I weave norigae into my linen jeogori,
tie it tight around my chest
to bind a suffocating feeling

like anxiety like accomplishment
like a long journey coming
to a close and also just beginning.

In the breaking sun, my norigae
shines a rainbow of good luck,
a charm of wealth,

the wealth of my heritage
the richness of soil that birthed
the stories of my family.

My great-grandfather once wore a coat
that may have born likeness to the one
now hanging over my shoulders

in the midst of the Japanese occupation,
a westernized, Japanese version
of a physician, before being dragged

to North Korea during the Korean War
the 6-25 as we call it to forever
remember the day our families were severed

by war and imaginary line. My grandmother
almost wore a coat like this one,
following in the footsteps of her missing father,

but was married instead, pinned her hopes
on sons lost. She kept tucked away
the typeset calligraphy and pride
of her medical school admittance.

A wealth of stories lines the white
of this doctor’s coat I bear,
weigh down the fabric with their heft.

I wear them hidden in my coat but
also within facial features inherited
from my grandmother and great-grandfather

only if you know how to listen
to the heart of a legacy I carry close,
of mislaid hopes and family torn

and a dream kept aflame.

•   •   •

Schylar Martinez

Schylar Martinez 

The other day when I put on my white coat, it occurred to me that I am my ancestors' wildest dreams. I am the first person in my family to graduate from college. My grandfather, who worked in the fields and only obtained an 8th-grade education, would be overjoyed to see me in my white coat. Every time I put on my white coat, my ancestors empower me to serve my patients as if they are my family.
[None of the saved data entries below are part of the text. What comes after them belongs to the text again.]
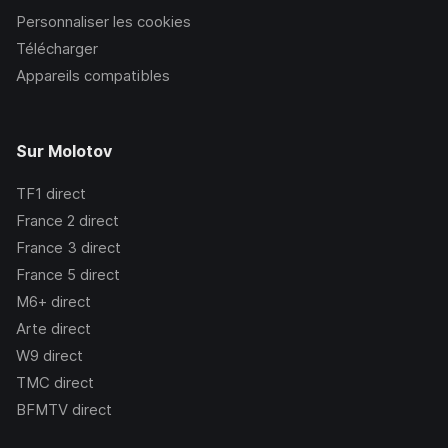
Personnaliser les cookies
Télécharger
Appareils compatibles
Sur Molotov
TF1
direct
France 2
direct
France 3
direct
France 5
direct
M6+
direct
Arte
direct
W9
direct
TMC
direct
BFMTV
direct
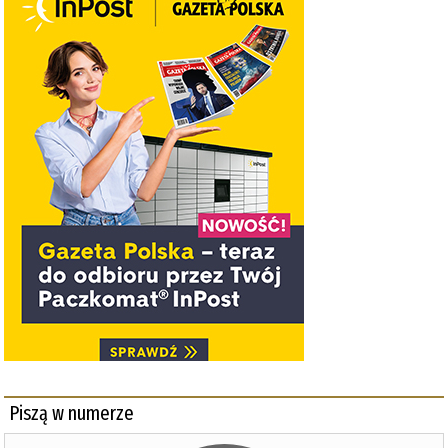
Piszą w numerze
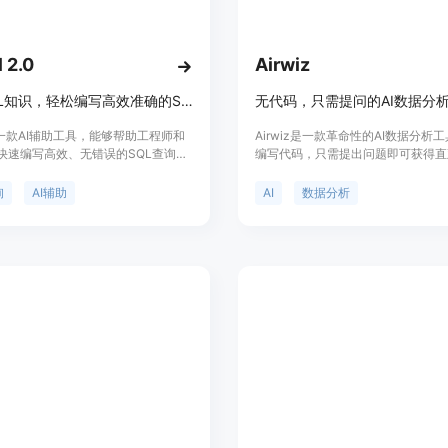
 2.0
Airwiz
无需SQL知识，轻松编写高效准确的SQL查询
无代码，只需提问的AI数据分
l是一款AI辅助工具，能够帮助工程师和
Airwiz是一款革命性的AI数据分析
快速编写高效、无错误的SQL查询语
编写代码，只需提出问题即可获得直
只需输入与数据相关的几个关键词，
分析结果。它与Airtable无缝集成
l会自动构建出优化的SQL查询语句，实
供了Python级别的数据洞察，使数
询
AI辅助
AI
数据分析
性能。
变得轻松快捷。用户可以立即获得可
据洞察，无需等待复杂的报告。Airw
是为Airtable用户提供便捷、高效
解决方案。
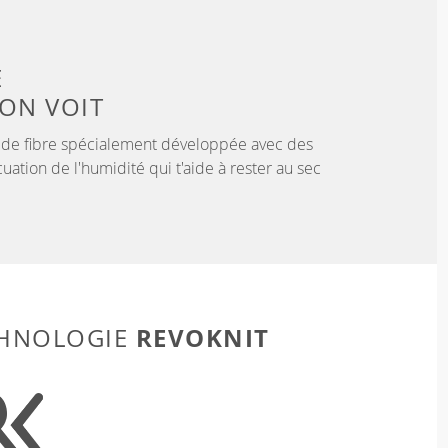
E
'ON VOIT
 de fibre spécialement développée avec des
uation de l'humidité qui t'aide à rester au sec
REVOKNIT
CHNOLOGIE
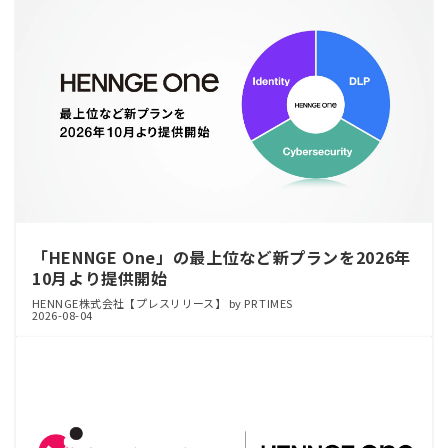
「HENNGE One」の最上位など新プランを2026年
10月より提供開始
HENNGE株式会社【プレスリリース】 by PR TIMES
2026-08-04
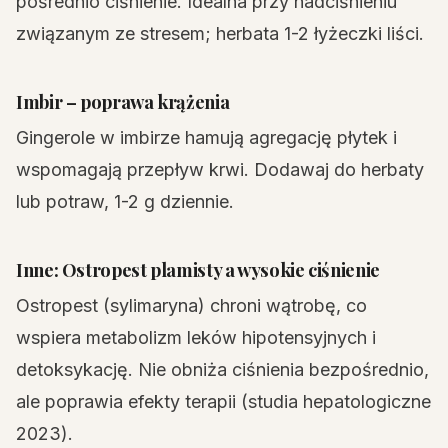
pośrednio ciśnienie. Idealna przy nadciśnieniu
związanym ze stresem; herbata 1-2 łyżeczki liści.
Imbir – poprawa krążenia
Gingerole w imbirze hamują agregację płytek i
wspomagają przepływ krwi. Dodawaj do herbaty
lub potraw, 1-2 g dziennie.
Inne:
Ostropest plamisty a wysokie ciśnienie
Ostropest (sylimaryna) chroni wątrobę, co
wspiera metabolizm leków hipotensyjnych i
detoksykację. Nie obniża ciśnienia bezpośrednio,
ale poprawia efekty terapii (studia hepatologiczne
2023).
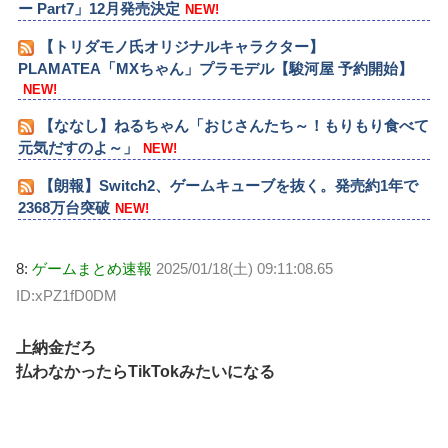
ー Part7」12月発売決定
NEW!
【トリダモノ氏オリジナルキャラクター】
PLAMATEA「MXちゃん」プラモデル【駿河屋 予約開始】
NEW!
【ななし】ねるちゃん「おじさんたち～！もりもり食べて
元気だすのよ～」
NEW!
【朗報】Switch2、ゲームキューブを抜く。発売約1年で
2368万台突破
NEW!
8:
ゲームまとめ速報
2025/01/18(土) 09:11:08.65
ID:xPZ1fD0DM
上納金だろ
払わなかったらTikTokみたいになる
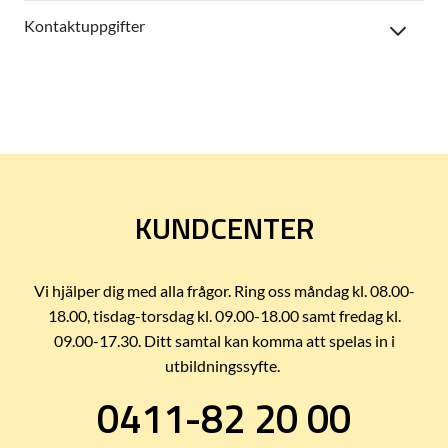
Kontaktuppgifter
KUNDCENTER
Vi hjälper dig med alla frågor. Ring oss måndag kl. 08.00-
18.00, tisdag-torsdag kl. 09.00-18.00 samt fredag kl.
09.00-17.30. Ditt samtal kan komma att spelas in i
utbildningssyfte.
0411-82 20 00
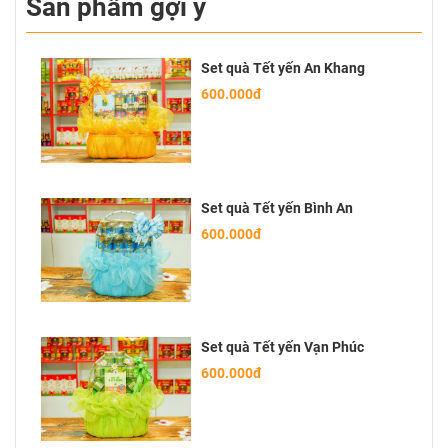
Sản phẩm gợi ý
Set quà Tết yến An Khang
600.000đ
Set quà Tết yến Bình An
600.000đ
Set quà Tết yến Vạn Phúc
600.000đ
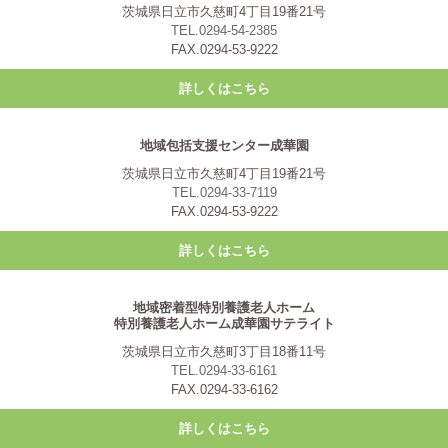
茨城県日立市久慈町4丁目19番21号
TEL.0294-54-2385
FAX.0294-53-9222
詳しくはこちら
地域包括支援センター成華園
茨城県日立市久慈町4丁目19番21号
TEL.0294-33-7119
FAX.0294-53-9222
詳しくはこちら
地域密着型特別養護老人ホーム
特別養護老人ホーム成華園サテライト
茨城県日立市久慈町3丁目18番11号
TEL.0294-33-6161
FAX.0294-33-6162
詳しくはこちら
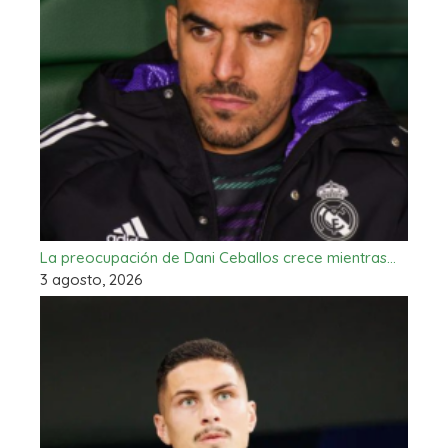
La preocupación de Dani Ceballos crece mientras…
3 agosto, 2026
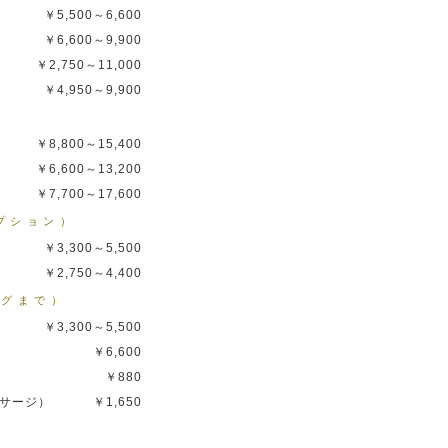
￥5,500～6,600
￥6,600～9,900
￥2,750～11,000
￥4,950～9,900
￥8,800～15,400
￥6,600～13,200
￥7,700～17,600
プション）
￥3,300～5,500
￥2,750～4,400
ングまで）
￥3,300～5,500
￥6,600
￥880
ッサージ）
￥1,650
I acknowledge the power associated with the coat, and I will work every day to uphold the profession's integrity. I will not only act as a practitioner, but I will also be a community leader and a fierce advocate for trauma-informed, evidence-based medicine and public health. With the power granted by my white coat, I will be able to mend physical and emotional wounds as well as provide hope for countless patients and their families. I am counting down the days until I can put on my white coat, walk into an exam room, and introduce myself as Dr. Martinez.